WORK TO BE COMPLETED
What is needed is an exact copy of the data below, pictures excluded.

Spatial grounding data:
=== Section Start ===

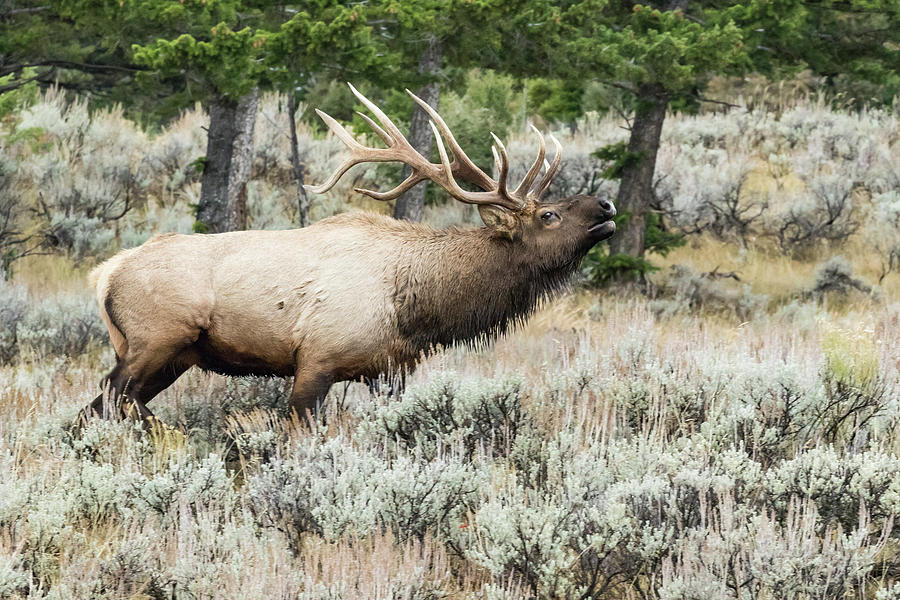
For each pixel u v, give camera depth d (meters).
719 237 56.50
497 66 40.66
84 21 35.44
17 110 44.72
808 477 17.28
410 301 21.84
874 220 56.53
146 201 58.91
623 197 45.38
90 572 14.77
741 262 52.69
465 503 17.52
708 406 21.84
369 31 34.78
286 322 21.41
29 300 39.25
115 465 19.73
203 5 34.03
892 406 21.69
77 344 33.88
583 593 15.18
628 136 70.06
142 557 15.33
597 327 36.06
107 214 55.06
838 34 43.53
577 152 59.19
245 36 33.38
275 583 14.52
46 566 15.83
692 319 40.16
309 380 21.33
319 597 14.29
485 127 55.09
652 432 20.22
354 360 21.53
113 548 16.27
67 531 16.38
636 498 16.58
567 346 30.69
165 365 21.89
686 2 44.53
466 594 15.64
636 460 18.59
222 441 22.84
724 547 15.15
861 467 17.08
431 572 16.00
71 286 44.44
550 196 56.94
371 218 22.48
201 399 24.33
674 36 39.56
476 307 22.30
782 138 72.56
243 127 41.66
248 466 20.75
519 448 19.86
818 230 54.75
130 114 73.00
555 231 22.31
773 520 15.59
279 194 58.62
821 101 77.62
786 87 82.38
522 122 72.00
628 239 45.19
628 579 15.60
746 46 42.38
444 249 22.20
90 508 17.59
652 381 22.52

=== Section End ===

RESPONSE AREA
For each pixel u v, give camera depth d (meters).
719 237 56.50
497 66 40.66
84 21 35.44
17 110 44.72
808 477 17.28
410 301 21.84
874 220 56.53
146 201 58.91
623 197 45.38
90 572 14.77
741 262 52.69
465 503 17.52
708 406 21.84
369 31 34.78
286 322 21.41
29 300 39.25
115 465 19.73
203 5 34.03
892 406 21.69
77 344 33.88
583 593 15.18
628 136 70.06
142 557 15.33
597 327 36.06
107 214 55.06
838 34 43.53
577 152 59.19
245 36 33.38
275 583 14.52
46 566 15.83
692 319 40.16
309 380 21.33
319 597 14.29
485 127 55.09
652 432 20.22
354 360 21.53
113 548 16.27
67 531 16.38
636 498 16.58
567 346 30.69
165 365 21.89
686 2 44.53
466 594 15.64
636 460 18.59
222 441 22.84
724 547 15.15
861 467 17.08
431 572 16.00
71 286 44.44
550 196 56.94
371 218 22.48
201 399 24.33
674 36 39.56
476 307 22.30
782 138 72.56
243 127 41.66
248 466 20.75
519 448 19.86
818 230 54.75
130 114 73.00
555 231 22.31
773 520 15.59
279 194 58.62
821 101 77.62
786 87 82.38
522 122 72.00
628 239 45.19
628 579 15.60
746 46 42.38
444 249 22.20
90 508 17.59
652 381 22.52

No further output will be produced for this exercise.